▶ What this task involves: Output the lines of the records below exactly, beginning at their first line and ending at the line with "sécuriser le prêt."; include no pictures.

- Opening Delimiter -

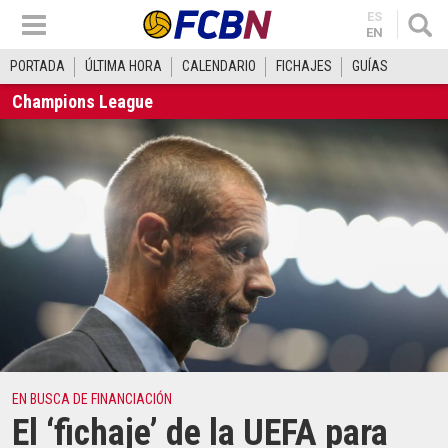
ES
EN
PORTADA
ÚLTIMA HORA
CALENDARIO
FICHAJES
GUÍAS
Champions League
EN BUSCA DE FINANCIACIÓN
El ‘fichaje’ de la UEFA para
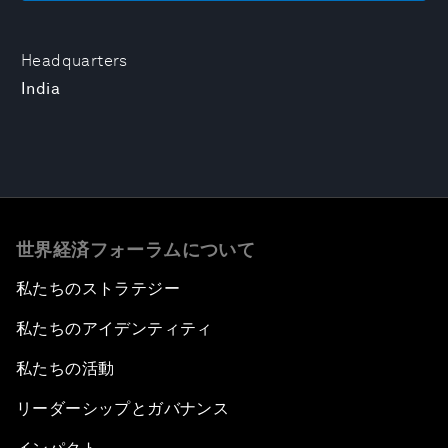
Headquarters
India
世界経済フォーラムについて
私たちのストラテジー
私たちのアイデンティティ
私たちの活動
リーダーシップとガバナンス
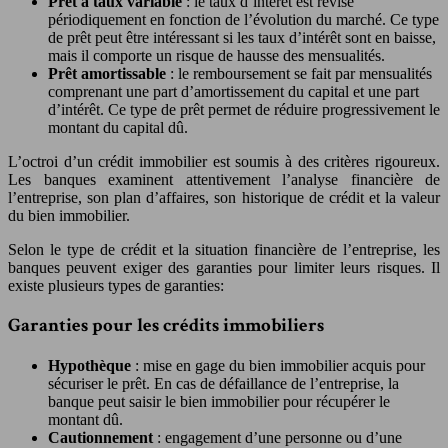
Prêt à taux variable
: le taux d’intérêt est révisé
périodiquement en fonction de l’évolution du marché. Ce type
de prêt peut être intéressant si les taux d’intérêt sont en baisse,
mais il comporte un risque de hausse des mensualités.
Prêt amortissable
: le remboursement se fait par mensualités
comprenant une part d’amortissement du capital et une part
d’intérêt. Ce type de prêt permet de réduire progressivement le
montant du capital dû.
L’octroi d’un crédit immobilier est soumis à des critères rigoureux.
Les banques examinent attentivement l’analyse financière de
l’entreprise, son plan d’affaires, son historique de crédit et la valeur
du bien immobilier.
Selon le type de crédit et la situation financière de l’entreprise, les
banques peuvent exiger des garanties pour limiter leurs risques. Il
existe plusieurs types de garanties:
Garanties pour les crédits immobiliers
Hypothèque
: mise en gage du bien immobilier acquis pour
sécuriser le prêt. En cas de défaillance de l’entreprise, la
banque peut saisir le bien immobilier pour récupérer le
montant dû.
Cautionnement
: engagement d’une personne ou d’une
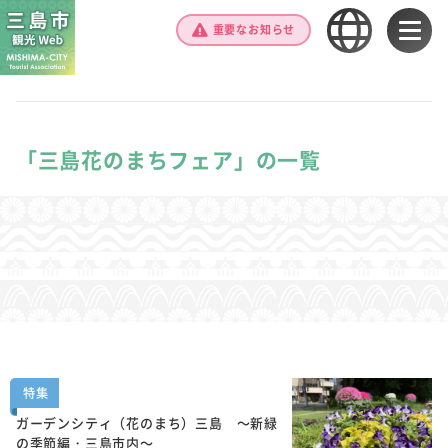
重要なお知らせ
「三島花のまちフェア」の一覧
特集
ガーデンシティ（花のまち）三島 ～新緑
の季節編・三島市内～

- Closing Delimiter -

▶ Response area:
ES
EN
PORTADA
ÚLTIMA HORA
CALENDARIO
FICHAJES
GUÍAS
Champions League
EN BUSCA DE FINANCIACIÓN
El ‘fichaje’ de la UEFA para
Headquarters
India
世界経済フォーラムについて
私たちのストラテジー
私たちのアイデンティティ
私たちの活動
リーダーシップとガバナンス
Prêt à taux variable
: le taux d’intérêt est révisé
périodiquement en fonction de l’évolution du marché. Ce type
de prêt peut être intéressant si les taux d’intérêt sont en baisse,
mais il comporte un risque de hausse des mensualités.
Prêt amortissable
: le remboursement se fait par mensualités
comprenant une part d’amortissement du capital et une part
d’intérêt. Ce type de prêt permet de réduire progressivement le
montant du capital dû.
L’octroi d’un crédit immobilier est soumis à des critères rigoureux.
Les banques examinent attentivement l’analyse financière de
l’entreprise, son plan d’affaires, son historique de crédit et la valeur
du bien immobilier.
Selon le type de crédit et la situation financière de l’entreprise, les
banques peuvent exiger des garanties pour limiter leurs risques. Il
existe plusieurs types de garanties:
Garanties pour les crédits immobiliers
Hypothèque
: mise en gage du bien immobilier acquis pour
sécuriser le prêt. En cas de défaillance de l’entreprise, la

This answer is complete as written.